[Data extracted from a collection]
════

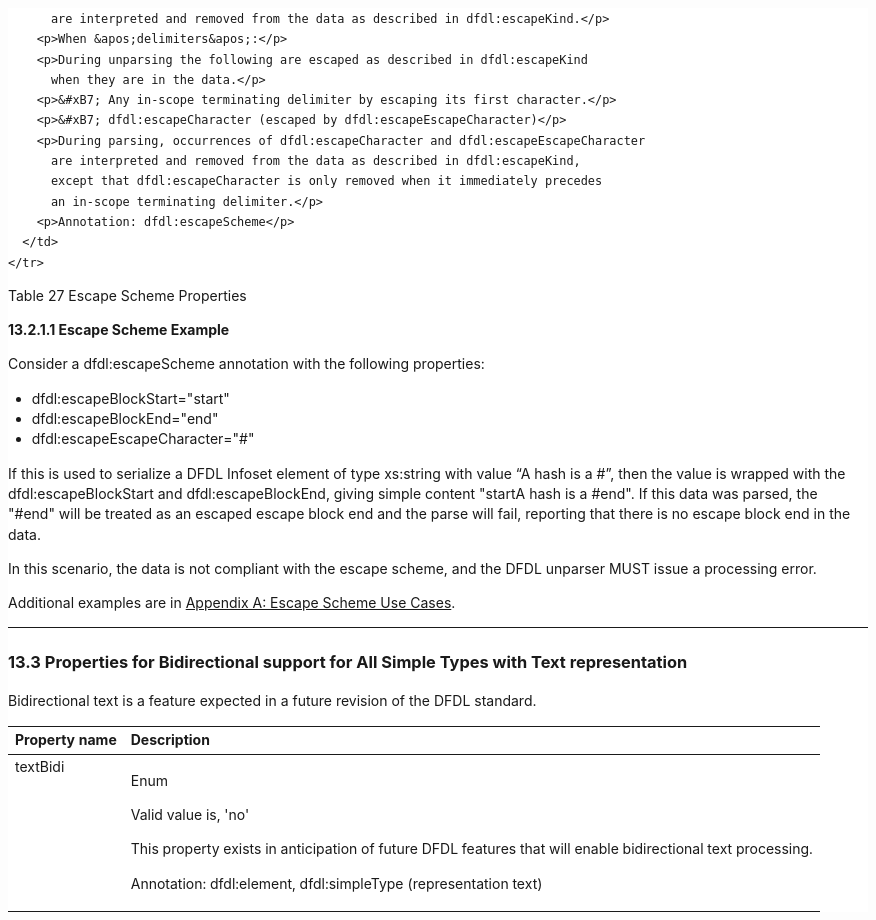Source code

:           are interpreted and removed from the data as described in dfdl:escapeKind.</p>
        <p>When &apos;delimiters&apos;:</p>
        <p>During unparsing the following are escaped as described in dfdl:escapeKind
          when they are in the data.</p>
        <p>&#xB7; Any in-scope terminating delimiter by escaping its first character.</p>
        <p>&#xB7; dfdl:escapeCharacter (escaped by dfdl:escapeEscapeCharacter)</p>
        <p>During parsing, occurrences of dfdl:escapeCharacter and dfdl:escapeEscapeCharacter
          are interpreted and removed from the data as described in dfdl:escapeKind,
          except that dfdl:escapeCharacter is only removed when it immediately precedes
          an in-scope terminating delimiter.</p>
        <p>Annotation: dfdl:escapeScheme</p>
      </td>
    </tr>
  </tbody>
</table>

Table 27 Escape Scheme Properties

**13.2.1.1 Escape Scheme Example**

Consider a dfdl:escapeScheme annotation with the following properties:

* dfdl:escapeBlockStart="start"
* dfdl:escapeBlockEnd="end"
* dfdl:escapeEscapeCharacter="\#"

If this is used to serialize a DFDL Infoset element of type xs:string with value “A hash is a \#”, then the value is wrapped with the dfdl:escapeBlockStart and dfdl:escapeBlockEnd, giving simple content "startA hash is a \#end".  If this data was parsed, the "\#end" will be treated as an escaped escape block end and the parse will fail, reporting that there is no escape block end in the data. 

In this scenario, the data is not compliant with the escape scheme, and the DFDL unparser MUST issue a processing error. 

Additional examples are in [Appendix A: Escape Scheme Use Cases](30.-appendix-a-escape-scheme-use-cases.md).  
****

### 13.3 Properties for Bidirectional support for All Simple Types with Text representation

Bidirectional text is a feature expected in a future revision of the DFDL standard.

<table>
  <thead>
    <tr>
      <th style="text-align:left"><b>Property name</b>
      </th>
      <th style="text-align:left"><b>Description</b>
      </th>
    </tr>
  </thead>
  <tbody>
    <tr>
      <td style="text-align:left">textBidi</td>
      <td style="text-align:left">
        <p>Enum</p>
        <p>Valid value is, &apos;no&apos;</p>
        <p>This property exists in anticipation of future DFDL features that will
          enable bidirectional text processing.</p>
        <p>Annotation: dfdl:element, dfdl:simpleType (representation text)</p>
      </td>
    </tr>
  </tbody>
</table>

════

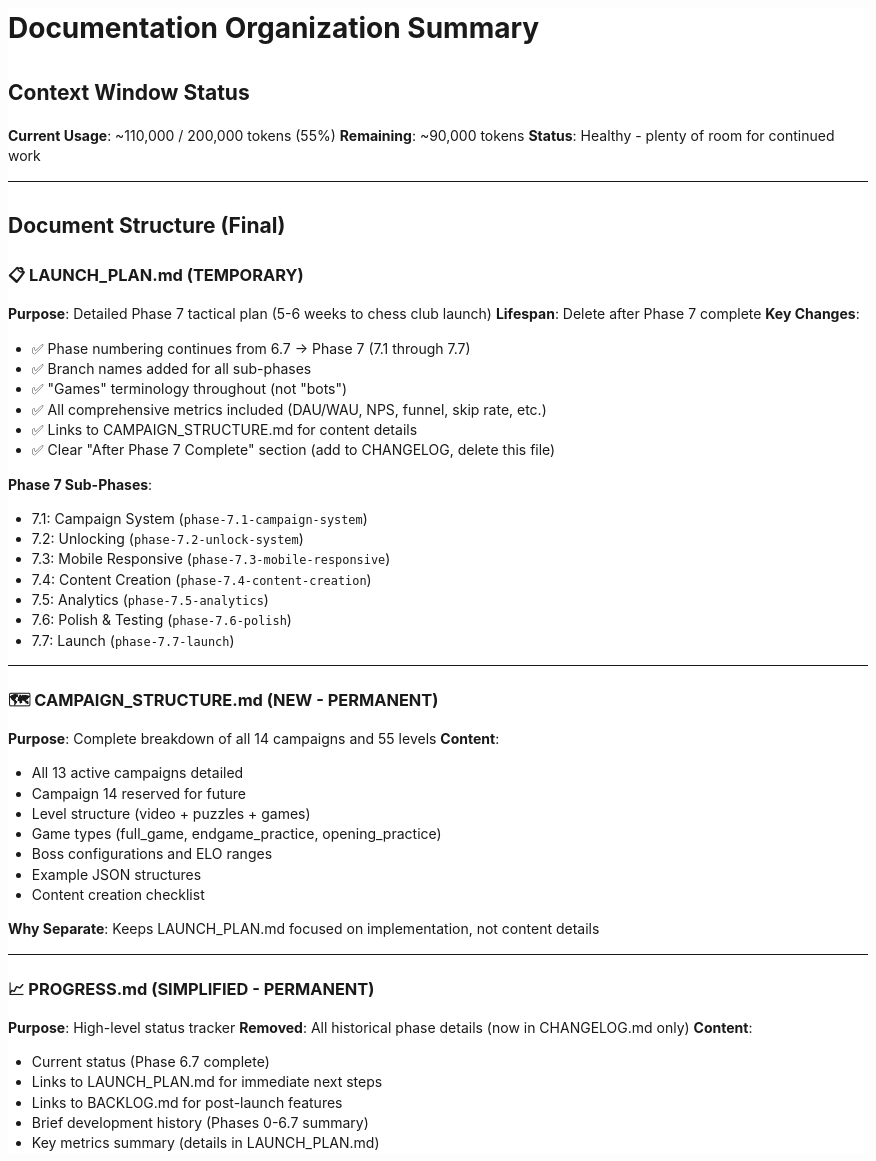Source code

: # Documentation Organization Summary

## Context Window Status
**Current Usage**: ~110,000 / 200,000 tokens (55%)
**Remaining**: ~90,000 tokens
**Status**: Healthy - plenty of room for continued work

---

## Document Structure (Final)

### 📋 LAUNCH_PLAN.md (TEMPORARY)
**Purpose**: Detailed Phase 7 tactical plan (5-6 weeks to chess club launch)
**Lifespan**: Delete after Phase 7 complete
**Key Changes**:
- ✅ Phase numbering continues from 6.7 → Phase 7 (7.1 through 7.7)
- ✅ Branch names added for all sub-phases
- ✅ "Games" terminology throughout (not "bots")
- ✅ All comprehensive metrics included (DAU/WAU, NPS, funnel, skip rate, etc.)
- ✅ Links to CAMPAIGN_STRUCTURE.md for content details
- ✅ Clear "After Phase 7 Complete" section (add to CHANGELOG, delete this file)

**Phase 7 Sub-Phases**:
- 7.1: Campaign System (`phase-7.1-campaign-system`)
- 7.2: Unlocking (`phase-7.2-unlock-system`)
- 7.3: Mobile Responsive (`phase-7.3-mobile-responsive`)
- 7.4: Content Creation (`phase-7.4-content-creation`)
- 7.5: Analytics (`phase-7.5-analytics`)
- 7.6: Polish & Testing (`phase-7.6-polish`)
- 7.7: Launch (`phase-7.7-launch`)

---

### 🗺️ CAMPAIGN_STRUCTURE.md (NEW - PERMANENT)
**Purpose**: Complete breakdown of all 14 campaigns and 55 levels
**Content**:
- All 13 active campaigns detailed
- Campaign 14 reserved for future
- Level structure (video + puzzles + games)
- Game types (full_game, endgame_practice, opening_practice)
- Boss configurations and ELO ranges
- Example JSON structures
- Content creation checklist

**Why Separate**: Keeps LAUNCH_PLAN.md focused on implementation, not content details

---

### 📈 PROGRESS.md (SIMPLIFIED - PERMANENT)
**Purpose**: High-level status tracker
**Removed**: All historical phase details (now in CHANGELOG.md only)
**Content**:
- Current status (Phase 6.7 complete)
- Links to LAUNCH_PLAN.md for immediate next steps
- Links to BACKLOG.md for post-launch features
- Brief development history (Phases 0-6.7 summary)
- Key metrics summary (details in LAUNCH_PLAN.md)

════

Copy every line where the word "escapeEscapeCharacter" is present in the entries above.

> TASK RESPONSE
        <p>&#xB7; dfdl:escapeCharacter (escaped by dfdl:escapeEscapeCharacter)</p>
        <p>During parsing, occurrences of dfdl:escapeCharacter and dfdl:escapeEscapeCharacter
* dfdl:escapeEscapeCharacter="\#"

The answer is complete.